Produced and edited by Garrett White. First Edition 2004; published by Steidl. 193 pages; approximately 150 plates. ISBN No. 3-88243-960-2. Orders can be placed directly with Steidl: phone: +49 551 496060; fax: +49 551 4960649; email: firstname.lastname@example.org ; http://www.steidl.de .
It's fitting that the most affecting images in this five-decade collection by Graham Nash are of his musical compatriots--from Joni Mitchell to his bandmates David Crosby, Stephen Stills and Neil Young. Perhaps that's due to Nash's palpable affection for and empathy with these very private personalities who, like him, can't escape the limelight. Nash, as this beautifully produced book makes clear, has been taking photographs longer than he's been making rock 'n' roll; by 1953, at the age of 11, he was capturing fine images of zoo animals, his glamorous mother and amateur-photographer father, all in the north of England. Since then, his dual career, as pop superstar and intrepid lensman, has flourished; and one suspects Nash would be happy if his greater legacy proved to be these photographs.

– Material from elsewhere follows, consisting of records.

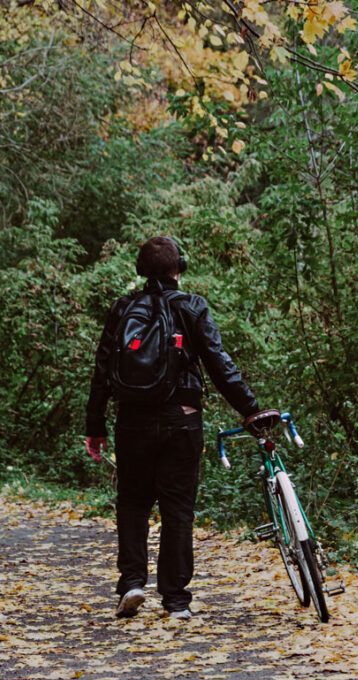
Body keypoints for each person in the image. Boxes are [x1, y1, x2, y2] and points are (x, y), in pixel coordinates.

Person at [85, 235, 262, 620]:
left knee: (132, 503)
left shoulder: (122, 310)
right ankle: (176, 601)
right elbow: (219, 365)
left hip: (131, 422)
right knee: (178, 510)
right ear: (178, 268)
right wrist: (250, 410)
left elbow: (102, 371)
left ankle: (132, 583)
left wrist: (95, 426)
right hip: (182, 420)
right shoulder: (192, 307)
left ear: (140, 271)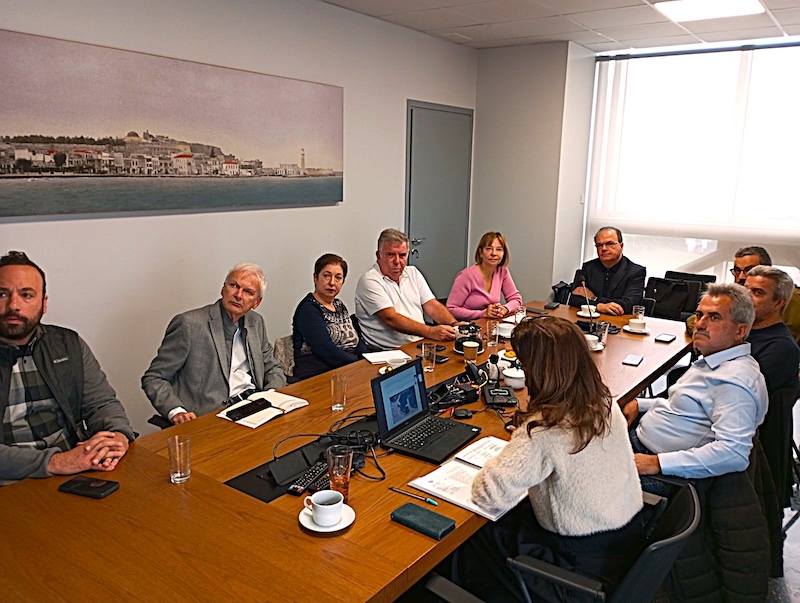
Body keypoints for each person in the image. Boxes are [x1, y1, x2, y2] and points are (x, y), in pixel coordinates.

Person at [447, 317, 644, 602]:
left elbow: (488, 494)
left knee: (472, 537)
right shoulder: (604, 402)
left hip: (575, 570)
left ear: (538, 371)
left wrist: (519, 443)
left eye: (524, 365)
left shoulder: (545, 431)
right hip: (624, 546)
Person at [0, 251, 135, 486]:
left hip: (75, 470)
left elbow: (101, 404)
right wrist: (57, 462)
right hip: (11, 481)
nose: (14, 305)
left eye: (26, 295)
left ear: (44, 303)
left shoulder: (68, 345)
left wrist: (118, 436)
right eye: (2, 294)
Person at [624, 284, 767, 486]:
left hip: (662, 472)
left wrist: (657, 463)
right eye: (699, 315)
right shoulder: (715, 360)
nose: (700, 324)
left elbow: (734, 453)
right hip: (642, 445)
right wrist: (641, 404)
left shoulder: (734, 382)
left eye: (714, 317)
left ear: (740, 331)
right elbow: (682, 406)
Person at [142, 262, 286, 424]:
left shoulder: (256, 322)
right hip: (213, 416)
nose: (238, 295)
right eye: (234, 285)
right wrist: (176, 411)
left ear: (256, 303)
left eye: (248, 292)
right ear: (223, 289)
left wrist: (271, 396)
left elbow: (272, 367)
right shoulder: (189, 324)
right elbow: (154, 378)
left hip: (254, 406)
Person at [355, 228, 460, 350]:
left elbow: (432, 305)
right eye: (390, 255)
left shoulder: (412, 272)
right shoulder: (369, 280)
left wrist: (455, 325)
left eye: (402, 255)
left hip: (419, 344)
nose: (397, 261)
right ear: (379, 256)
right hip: (387, 351)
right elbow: (390, 318)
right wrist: (431, 331)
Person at [292, 253, 367, 380]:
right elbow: (325, 350)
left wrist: (366, 359)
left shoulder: (339, 305)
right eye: (326, 276)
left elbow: (356, 339)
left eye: (338, 278)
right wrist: (357, 365)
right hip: (318, 374)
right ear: (315, 278)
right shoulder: (308, 309)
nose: (332, 283)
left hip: (346, 369)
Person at [743, 265, 800, 394]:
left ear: (779, 303)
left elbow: (747, 392)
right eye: (745, 290)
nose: (746, 297)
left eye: (758, 292)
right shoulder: (739, 331)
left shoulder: (782, 347)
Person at [568, 226, 646, 316]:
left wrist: (594, 299)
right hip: (589, 318)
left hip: (618, 320)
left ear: (621, 246)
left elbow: (630, 304)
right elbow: (574, 299)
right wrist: (598, 306)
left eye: (610, 243)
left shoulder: (635, 271)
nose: (604, 248)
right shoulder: (588, 267)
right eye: (599, 245)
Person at [446, 231, 523, 320]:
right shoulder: (466, 275)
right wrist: (483, 313)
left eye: (499, 249)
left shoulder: (502, 271)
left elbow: (516, 299)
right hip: (467, 324)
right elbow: (451, 309)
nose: (494, 253)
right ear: (481, 252)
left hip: (489, 323)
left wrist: (505, 308)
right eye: (489, 249)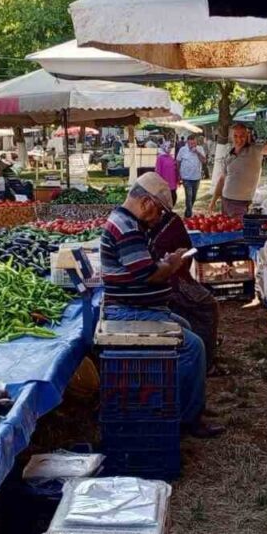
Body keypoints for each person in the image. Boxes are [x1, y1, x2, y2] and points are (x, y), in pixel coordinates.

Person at [100, 173, 222, 438]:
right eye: (159, 210)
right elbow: (149, 275)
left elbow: (142, 267)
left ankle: (185, 402)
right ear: (146, 202)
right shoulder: (127, 227)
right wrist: (171, 265)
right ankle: (185, 417)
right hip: (128, 312)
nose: (158, 217)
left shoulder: (127, 222)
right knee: (192, 346)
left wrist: (164, 262)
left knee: (187, 327)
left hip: (134, 307)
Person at [148, 208, 221, 375]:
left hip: (162, 279)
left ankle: (199, 358)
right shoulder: (167, 222)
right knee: (207, 306)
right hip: (167, 281)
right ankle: (204, 364)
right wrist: (173, 264)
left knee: (188, 315)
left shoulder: (164, 222)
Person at [209, 121, 267, 216]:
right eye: (236, 136)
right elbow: (222, 179)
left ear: (247, 135)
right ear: (231, 137)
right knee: (228, 228)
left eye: (242, 135)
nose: (239, 139)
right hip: (226, 200)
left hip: (242, 202)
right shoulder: (229, 154)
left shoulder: (255, 149)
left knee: (239, 228)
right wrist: (213, 200)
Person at [175, 134, 207, 217]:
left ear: (196, 142)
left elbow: (204, 161)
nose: (192, 145)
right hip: (186, 177)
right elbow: (178, 161)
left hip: (196, 177)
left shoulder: (200, 149)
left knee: (193, 197)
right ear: (187, 142)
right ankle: (189, 215)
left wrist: (197, 152)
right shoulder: (183, 149)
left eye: (194, 143)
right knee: (189, 196)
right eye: (190, 144)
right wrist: (179, 173)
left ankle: (187, 211)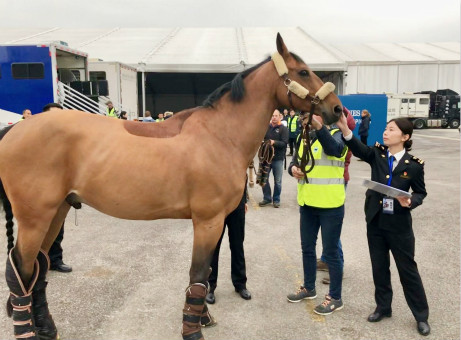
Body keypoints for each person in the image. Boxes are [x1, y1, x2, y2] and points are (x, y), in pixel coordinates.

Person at [335, 115, 430, 336]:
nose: (386, 132)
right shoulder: (377, 154)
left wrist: (410, 201)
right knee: (379, 267)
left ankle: (421, 316)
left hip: (399, 225)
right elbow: (358, 148)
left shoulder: (413, 166)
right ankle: (383, 307)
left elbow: (421, 192)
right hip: (376, 221)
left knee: (408, 271)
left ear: (405, 137)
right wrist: (344, 129)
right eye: (386, 129)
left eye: (392, 130)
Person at [286, 113, 347, 315]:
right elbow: (293, 161)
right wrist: (293, 168)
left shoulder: (338, 134)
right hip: (308, 203)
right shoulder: (304, 136)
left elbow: (334, 150)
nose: (307, 119)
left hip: (330, 204)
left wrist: (319, 128)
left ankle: (335, 298)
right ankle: (309, 287)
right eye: (305, 117)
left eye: (311, 116)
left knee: (331, 253)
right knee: (307, 249)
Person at [318, 107, 356, 285]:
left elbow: (332, 150)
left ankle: (337, 268)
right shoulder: (336, 129)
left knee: (331, 229)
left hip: (337, 180)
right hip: (327, 182)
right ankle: (326, 259)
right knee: (325, 226)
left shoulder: (341, 132)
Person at [206, 180, 251, 304]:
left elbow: (242, 173)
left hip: (237, 203)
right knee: (213, 246)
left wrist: (244, 200)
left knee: (237, 245)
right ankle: (210, 286)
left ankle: (240, 284)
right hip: (217, 203)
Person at [41, 103, 73, 273]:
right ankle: (35, 262)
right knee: (37, 228)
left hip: (60, 190)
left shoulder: (65, 138)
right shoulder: (36, 137)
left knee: (57, 228)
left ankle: (54, 260)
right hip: (41, 190)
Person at [258, 110, 288, 208]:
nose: (274, 117)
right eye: (272, 115)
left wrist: (273, 142)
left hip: (278, 159)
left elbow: (284, 143)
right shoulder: (266, 128)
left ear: (280, 117)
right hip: (267, 158)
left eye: (276, 116)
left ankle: (276, 199)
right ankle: (267, 198)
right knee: (264, 179)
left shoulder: (283, 129)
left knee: (277, 181)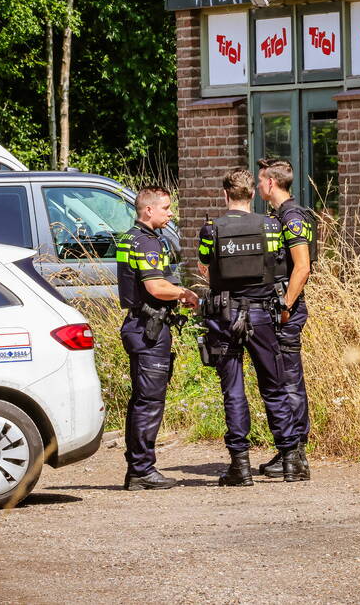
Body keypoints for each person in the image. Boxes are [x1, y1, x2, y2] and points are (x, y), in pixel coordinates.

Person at [197, 168, 305, 484]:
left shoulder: (211, 229)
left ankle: (240, 466)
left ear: (225, 195)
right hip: (263, 316)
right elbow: (278, 266)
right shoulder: (271, 227)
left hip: (225, 316)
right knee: (274, 386)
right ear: (253, 195)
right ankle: (290, 460)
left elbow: (204, 265)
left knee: (233, 390)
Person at [116, 185, 199, 491]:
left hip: (138, 325)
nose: (171, 212)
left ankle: (138, 468)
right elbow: (155, 287)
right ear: (148, 210)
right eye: (166, 207)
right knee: (149, 402)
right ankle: (141, 470)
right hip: (148, 329)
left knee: (141, 401)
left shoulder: (129, 237)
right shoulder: (147, 242)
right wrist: (185, 293)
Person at [256, 157, 312, 481]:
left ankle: (297, 453)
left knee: (289, 379)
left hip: (286, 310)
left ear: (271, 183)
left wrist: (286, 305)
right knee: (281, 378)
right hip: (279, 307)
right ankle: (287, 449)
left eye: (261, 180)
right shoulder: (278, 215)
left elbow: (302, 267)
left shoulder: (291, 217)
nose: (258, 185)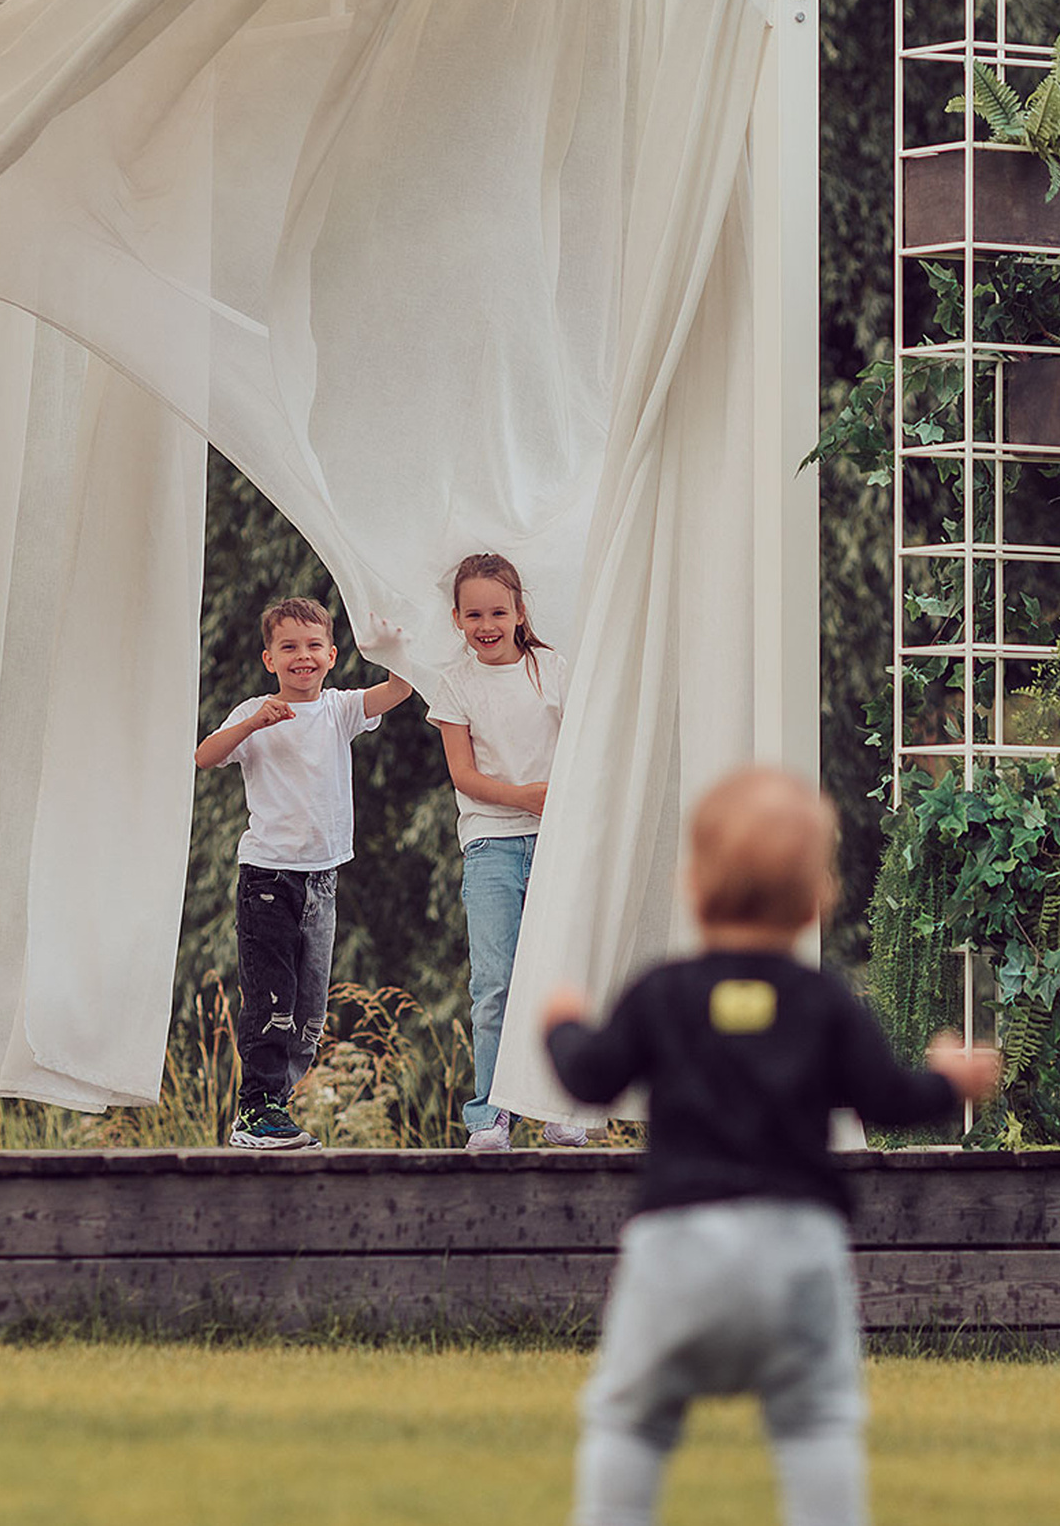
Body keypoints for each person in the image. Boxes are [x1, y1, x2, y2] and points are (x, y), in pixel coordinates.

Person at [540, 765, 1003, 1526]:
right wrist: (949, 1080)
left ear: (692, 885)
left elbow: (590, 1078)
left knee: (631, 1420)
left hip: (676, 1245)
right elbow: (891, 1099)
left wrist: (561, 1022)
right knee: (817, 1422)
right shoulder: (825, 1003)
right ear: (818, 895)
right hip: (799, 1244)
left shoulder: (663, 992)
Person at [196, 598, 412, 1149]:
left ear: (333, 655)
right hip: (269, 879)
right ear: (269, 658)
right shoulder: (254, 711)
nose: (302, 657)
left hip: (323, 880)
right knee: (272, 1001)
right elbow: (204, 756)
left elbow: (399, 690)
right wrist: (252, 723)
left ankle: (274, 1109)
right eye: (288, 647)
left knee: (309, 1013)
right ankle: (256, 1110)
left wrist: (392, 649)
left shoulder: (339, 709)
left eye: (313, 646)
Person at [428, 552, 587, 1151]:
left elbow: (581, 746)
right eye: (474, 614)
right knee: (494, 981)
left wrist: (554, 803)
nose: (486, 623)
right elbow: (464, 776)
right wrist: (523, 797)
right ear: (457, 620)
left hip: (555, 841)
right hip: (492, 843)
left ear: (521, 612)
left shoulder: (552, 669)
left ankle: (560, 1104)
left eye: (498, 610)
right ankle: (491, 1114)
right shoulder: (456, 684)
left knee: (557, 976)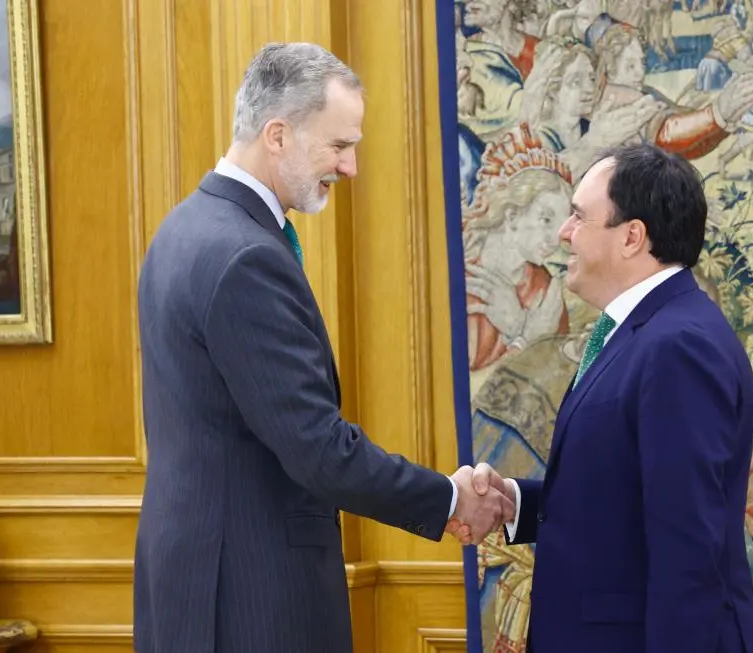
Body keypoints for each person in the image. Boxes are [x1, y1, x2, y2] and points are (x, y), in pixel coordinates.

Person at [133, 42, 513, 653]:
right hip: (250, 601)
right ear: (278, 134)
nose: (351, 166)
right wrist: (447, 498)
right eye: (339, 145)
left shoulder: (182, 230)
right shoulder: (246, 256)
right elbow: (317, 448)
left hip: (196, 585)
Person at [450, 142, 753, 653]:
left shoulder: (678, 346)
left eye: (579, 216)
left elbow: (687, 547)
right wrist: (517, 504)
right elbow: (628, 496)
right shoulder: (643, 332)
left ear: (632, 237)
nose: (564, 232)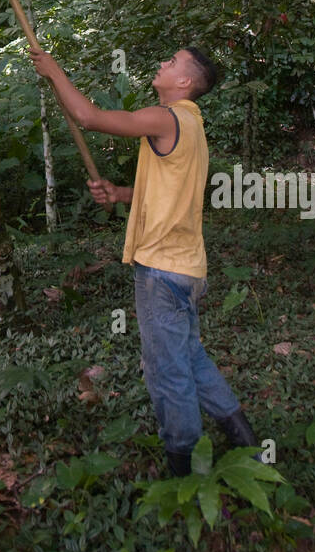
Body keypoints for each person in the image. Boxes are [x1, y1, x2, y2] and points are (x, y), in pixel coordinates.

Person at [28, 45, 259, 476]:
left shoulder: (166, 116)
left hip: (162, 271)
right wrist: (119, 195)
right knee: (189, 357)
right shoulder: (191, 125)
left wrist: (55, 71)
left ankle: (184, 472)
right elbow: (170, 193)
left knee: (166, 372)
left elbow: (89, 118)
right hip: (187, 269)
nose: (162, 63)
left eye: (171, 62)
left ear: (186, 82)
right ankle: (245, 438)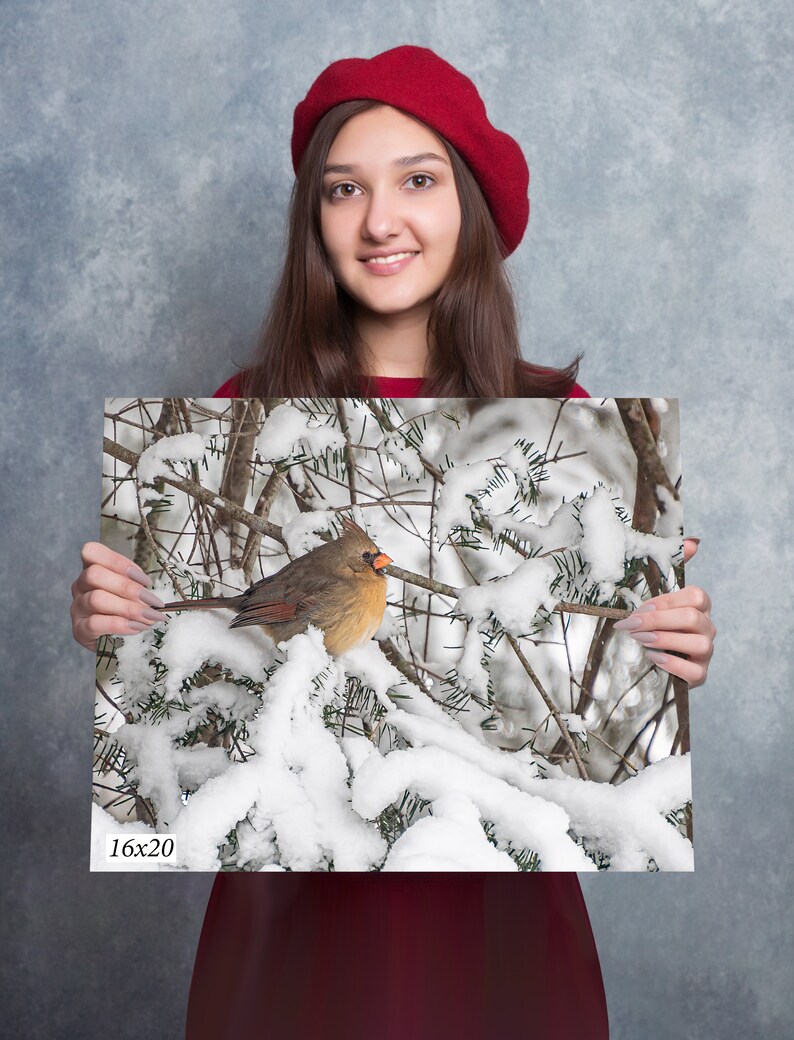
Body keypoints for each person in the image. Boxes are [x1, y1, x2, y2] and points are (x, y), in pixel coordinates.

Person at [71, 46, 715, 1038]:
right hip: (293, 906)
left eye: (416, 179)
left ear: (468, 207)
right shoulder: (244, 412)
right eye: (343, 189)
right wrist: (121, 620)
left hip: (498, 910)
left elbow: (608, 635)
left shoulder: (556, 418)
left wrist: (667, 642)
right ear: (314, 225)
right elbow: (210, 639)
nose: (379, 219)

Nash is certainly committed to the medium. He built one of the most important private photo collections by the late 1980s, and sold it in the 1990s to help finance Nash Editions, the first fine-art digital printmaking studio in the world. By then, he had begun to exhibit his own work, and "Eye to Eye" chronicles how widely and how well that work ranges, under the influence of great artists from Lewis Hine and Eugene Smith to Weegee and Cartier-Bresson. Nash is well traveled, of course, and so there's a great restless charm to his images, evoking Lee Friedlander in their fascination with street and shop window, odd reflections, random objects, and urban textures. When he marries his eye for gritty detail, unorthodox perspective, and the decisive moment with the human subjects he cares most about, the results can startle, marvelously. The dark hippie intensity of a youthful Neil Young is captured with an easy intimacy, as are shots of a pensive Joni Mitchell, an edgy Dennis Hopper, and a jaunty and Buddha-like David Crosby, glimpsed through the years.
It is obvious that what powers Nash's photography is what powers his singing and songwriting--an intense love of his artistic gift and the artists with whom he shares it.
Matt Damsker is an author and critic, who has written about photography and the arts for the Los Angeles Times, Hartford Courant, Philadelphia Bulletin, Rolling Stone magazine and other publications. His book, "Rock Voices", was published in 1981 by St. Martin's Press. His essay in the book, "Marcus Doyle: Night Vision" was published in the fall of 2005. He currently reviews books for U.S.A. Today.